- **Activity**
Two lines in the data below mark the range: the one with "of assessment results" and the one with "etiology, nomenclature, treatment". Return both, along with every line between them, exactly.

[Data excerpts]
⁂
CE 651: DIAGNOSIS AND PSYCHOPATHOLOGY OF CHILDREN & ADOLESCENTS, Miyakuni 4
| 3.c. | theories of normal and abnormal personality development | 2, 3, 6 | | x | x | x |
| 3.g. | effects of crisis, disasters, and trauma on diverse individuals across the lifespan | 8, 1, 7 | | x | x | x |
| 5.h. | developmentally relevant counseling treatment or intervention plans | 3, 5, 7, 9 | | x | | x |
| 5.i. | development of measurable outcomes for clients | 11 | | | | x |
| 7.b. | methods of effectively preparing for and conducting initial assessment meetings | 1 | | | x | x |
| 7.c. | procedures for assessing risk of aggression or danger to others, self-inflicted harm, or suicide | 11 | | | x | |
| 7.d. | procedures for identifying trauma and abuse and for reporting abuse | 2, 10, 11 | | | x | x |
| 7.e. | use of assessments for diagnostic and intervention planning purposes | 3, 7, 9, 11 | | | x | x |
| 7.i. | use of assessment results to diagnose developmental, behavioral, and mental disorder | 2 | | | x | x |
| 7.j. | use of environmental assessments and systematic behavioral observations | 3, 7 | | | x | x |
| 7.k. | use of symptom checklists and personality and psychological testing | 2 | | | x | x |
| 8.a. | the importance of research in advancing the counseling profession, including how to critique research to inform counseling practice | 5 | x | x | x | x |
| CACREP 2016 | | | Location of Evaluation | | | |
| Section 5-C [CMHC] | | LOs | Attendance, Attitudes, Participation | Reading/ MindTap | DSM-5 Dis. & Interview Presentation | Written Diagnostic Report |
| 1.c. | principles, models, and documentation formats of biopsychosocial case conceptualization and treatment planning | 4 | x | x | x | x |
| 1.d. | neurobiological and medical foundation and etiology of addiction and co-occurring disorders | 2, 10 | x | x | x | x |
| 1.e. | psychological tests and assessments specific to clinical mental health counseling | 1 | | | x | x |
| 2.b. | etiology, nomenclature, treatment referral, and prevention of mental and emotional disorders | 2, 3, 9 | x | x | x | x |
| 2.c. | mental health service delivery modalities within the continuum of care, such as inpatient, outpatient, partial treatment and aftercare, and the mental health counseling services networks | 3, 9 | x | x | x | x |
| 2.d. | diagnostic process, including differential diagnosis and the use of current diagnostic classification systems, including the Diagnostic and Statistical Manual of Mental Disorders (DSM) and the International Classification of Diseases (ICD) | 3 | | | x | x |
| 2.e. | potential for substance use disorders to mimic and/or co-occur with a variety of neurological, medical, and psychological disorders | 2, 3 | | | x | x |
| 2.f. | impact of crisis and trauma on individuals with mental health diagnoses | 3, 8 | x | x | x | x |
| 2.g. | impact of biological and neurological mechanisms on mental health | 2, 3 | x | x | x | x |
⁂
- **Written solution**
| 7.i. | use of assessment results to diagnose developmental, behavioral, and mental disorder | 2 | | | x | x |
| 7.j. | use of environmental assessments and systematic behavioral observations | 3, 7 | | | x | x |
| 7.k. | use of symptom checklists and personality and psychological testing | 2 | | | x | x |
| 8.a. | the importance of research in advancing the counseling profession, including how to critique research to inform counseling practice | 5 | x | x | x | x |
| CACREP 2016 | | | Location of Evaluation | | | |
| Section 5-C [CMHC] | | LOs | Attendance, Attitudes, Participation | Reading/ MindTap | DSM-5 Dis. & Interview Presentation | Written Diagnostic Report |
| 1.c. | principles, models, and documentation formats of biopsychosocial case conceptualization and treatment planning | 4 | x | x | x | x |
| 1.d. | neurobiological and medical foundation and etiology of addiction and co-occurring disorders | 2, 10 | x | x | x | x |
| 1.e. | psychological tests and assessments specific to clinical mental health counseling | 1 | | | x | x |
| 2.b. | etiology, nomenclature, treatment referral, and prevention of mental and emotional disorders | 2, 3, 9 | x | x | x | x |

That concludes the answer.